According to Gyohten: "We could not prevent the birth of the bubble because we could not distinguish the real risk in the economy, because we set a wrong target for economic policy, because we chose the wrong policy instrument and because the timing of our policy implementation was wrong."

A few of us at the time tried to point out that Japan still had plenty of land available, that skewed land-tax policies plus a boom mentality were the main reason for demand outstripping supply, and that there would be "blood on the floor" when the absurd land valuations inevitably collapsed. We were thoroughly ignored.

Why the mistakes? In addition to MOF and the BOJ, Gyohten blames politicians representing various interest groups, weak government leadership and a light-headed media happy to go along with the tochi shinwa -- the myth of never-ending land-price increases. An impressive rogues gallery.

But it raises an important question. For if Tokyo could get its policies so wrong then, is there any guarantee it can do better today? The economy still suffers from chronically weak domestic demand. Policymakers still refuse the fiscal stimulus so badly needed and rely on monetary stimulus instead, even though deflation makes this largely ineffective. And together with that lightheaded media they still cling to myths -- this time the belief that reducing delinquent bank loans by pushing firms into bankruptcy will somehow revive the economy.

Underlying these mistakes is the dominance of policymakers and commentators who are dogmatically convinced that the supply-side economic policies of the Anglo-Saxon economies suffering from surplus demand and inadequate supply in the 1980s are relevant to a Japan whose current problems are the exact opposite -- surplus supply and inadequate demand. Together with the fiscal conservatives, they have dismissed as outdated the Keynesian economic policies of relying on government to fill demand gaps.

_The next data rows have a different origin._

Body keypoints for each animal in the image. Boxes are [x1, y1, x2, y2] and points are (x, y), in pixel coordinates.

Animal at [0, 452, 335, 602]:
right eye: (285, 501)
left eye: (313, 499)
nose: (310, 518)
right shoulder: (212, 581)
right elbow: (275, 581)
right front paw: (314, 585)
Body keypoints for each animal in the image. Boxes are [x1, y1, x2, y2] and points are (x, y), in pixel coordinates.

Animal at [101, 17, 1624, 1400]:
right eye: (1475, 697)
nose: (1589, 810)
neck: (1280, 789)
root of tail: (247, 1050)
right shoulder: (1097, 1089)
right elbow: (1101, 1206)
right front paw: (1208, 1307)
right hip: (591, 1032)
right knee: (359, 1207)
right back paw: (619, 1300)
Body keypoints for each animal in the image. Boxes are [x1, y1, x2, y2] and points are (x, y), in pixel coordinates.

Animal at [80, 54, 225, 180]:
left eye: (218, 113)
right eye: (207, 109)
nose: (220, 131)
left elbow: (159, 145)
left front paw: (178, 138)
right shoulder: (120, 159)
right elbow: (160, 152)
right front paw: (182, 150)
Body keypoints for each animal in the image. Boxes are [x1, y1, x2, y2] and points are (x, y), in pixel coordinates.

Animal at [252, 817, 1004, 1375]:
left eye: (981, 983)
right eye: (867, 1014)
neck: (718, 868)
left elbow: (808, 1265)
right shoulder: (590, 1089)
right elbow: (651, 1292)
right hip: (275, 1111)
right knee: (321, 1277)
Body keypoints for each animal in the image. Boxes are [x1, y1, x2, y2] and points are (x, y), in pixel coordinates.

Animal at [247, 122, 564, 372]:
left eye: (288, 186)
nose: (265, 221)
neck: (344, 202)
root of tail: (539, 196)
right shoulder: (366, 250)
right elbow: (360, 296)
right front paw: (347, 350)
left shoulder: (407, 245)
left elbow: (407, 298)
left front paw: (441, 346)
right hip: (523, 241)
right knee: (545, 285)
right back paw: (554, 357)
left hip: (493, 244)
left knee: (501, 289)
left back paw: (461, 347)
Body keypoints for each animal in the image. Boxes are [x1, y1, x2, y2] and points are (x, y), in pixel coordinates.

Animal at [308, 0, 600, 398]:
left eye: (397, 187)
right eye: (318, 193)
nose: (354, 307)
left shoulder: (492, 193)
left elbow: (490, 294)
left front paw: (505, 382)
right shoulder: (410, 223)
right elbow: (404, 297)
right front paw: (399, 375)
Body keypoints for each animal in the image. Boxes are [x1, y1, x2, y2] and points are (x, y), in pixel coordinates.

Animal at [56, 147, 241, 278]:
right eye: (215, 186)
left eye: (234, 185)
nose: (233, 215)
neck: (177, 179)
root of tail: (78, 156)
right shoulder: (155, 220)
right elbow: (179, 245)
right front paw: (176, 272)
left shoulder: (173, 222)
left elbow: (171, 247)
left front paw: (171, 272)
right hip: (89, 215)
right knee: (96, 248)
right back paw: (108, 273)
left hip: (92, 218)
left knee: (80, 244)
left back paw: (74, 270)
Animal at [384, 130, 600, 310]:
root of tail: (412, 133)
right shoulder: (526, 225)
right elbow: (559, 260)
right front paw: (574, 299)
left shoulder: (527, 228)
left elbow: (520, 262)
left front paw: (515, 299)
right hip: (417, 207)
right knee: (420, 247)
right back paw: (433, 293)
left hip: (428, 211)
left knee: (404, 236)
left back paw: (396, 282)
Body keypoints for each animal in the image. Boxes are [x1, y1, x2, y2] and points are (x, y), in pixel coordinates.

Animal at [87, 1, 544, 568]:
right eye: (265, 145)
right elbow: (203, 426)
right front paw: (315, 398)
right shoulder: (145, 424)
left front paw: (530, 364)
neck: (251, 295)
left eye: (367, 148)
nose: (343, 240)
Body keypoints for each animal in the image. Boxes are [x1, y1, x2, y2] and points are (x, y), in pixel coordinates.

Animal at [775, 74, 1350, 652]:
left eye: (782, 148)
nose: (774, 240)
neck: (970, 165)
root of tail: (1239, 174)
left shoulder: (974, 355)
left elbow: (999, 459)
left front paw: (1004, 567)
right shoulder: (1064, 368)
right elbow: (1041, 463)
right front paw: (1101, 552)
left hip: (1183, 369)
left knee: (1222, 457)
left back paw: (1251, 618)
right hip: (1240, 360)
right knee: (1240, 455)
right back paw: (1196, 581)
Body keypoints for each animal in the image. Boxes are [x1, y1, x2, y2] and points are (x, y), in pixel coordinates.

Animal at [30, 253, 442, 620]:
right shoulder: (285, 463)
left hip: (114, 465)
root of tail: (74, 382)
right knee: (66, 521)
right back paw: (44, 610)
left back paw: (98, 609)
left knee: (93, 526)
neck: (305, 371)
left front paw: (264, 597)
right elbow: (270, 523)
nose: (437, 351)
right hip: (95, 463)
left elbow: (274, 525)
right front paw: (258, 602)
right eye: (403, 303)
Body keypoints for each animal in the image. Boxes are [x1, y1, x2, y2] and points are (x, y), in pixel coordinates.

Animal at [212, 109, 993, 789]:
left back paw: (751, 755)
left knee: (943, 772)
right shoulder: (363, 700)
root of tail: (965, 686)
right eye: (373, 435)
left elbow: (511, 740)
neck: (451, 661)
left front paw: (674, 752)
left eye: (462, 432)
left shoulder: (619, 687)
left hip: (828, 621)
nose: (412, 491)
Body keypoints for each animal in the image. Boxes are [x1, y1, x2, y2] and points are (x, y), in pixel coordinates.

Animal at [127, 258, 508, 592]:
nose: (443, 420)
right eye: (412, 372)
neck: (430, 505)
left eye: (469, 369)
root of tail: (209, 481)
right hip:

Yet even in the Anglo-Saxon economies it is debatable whether efficiency in supply is more important than demand. A favorite criticism against Keynesian policies is the alleged claim made during the U.S. Great Depression days of the 1930s -- namely that even having people dig holes and fill them in -- was better than leaving people unemployed. Few seem to realize that something like this helps sustain the U.S. and Australian economies today. The holes are household swimming pools, and they are being filled with expensive water. They add nothing to economic productivity. But they improve lifestyle, employ people and keep money circulating.

It is the explosion of lifestyle demand that sustains the Anglo-Saxon economies today, now that inflation has been largely tamed and balance-of-trade deficits can be largely ignored. Japan has not seen this explosion. For most Japanese it is work and the workplace rather than lifestyle that is important. Instead of the dangerously low level of savings found in the Anglo-Saxon economies, Japan suffers from excessive savings sucking demand from the economy. In this situation relying on demand-reduction policies when the economy is weak is an insanity on a par with those that helped create the bubble economy of the past.

Japan did not always have to suffer bad economic policies. Before the bubble it had relied on sensible Keynesian policies, using government spending to pull the economy out of slumps and cutting that spending during booms. Its only mistake was to rely on borrowing rather than taxes to finance increased spending.

In the immediate post-bubble years it reverted to these policies under Prime Minister, Kiichi Miyazawa, a student of Keynesian economics under my father, British economist Colin Clark, who himself had worked with Keynes in the 1930s. By 1996 Japan had pulled out of its post-bubble recession and its bad-loan problem was well on the way to a natural solution. All it needed then was sensible tax policies to finance future government spending without harming private demand.

Japan's problems only revived with the emergence of a new generation of U.S. influenced supply-side economists in the administrations of former Prime Minister Ryutaro Hashimoto and current Prime Minister Junichiro Koizumi.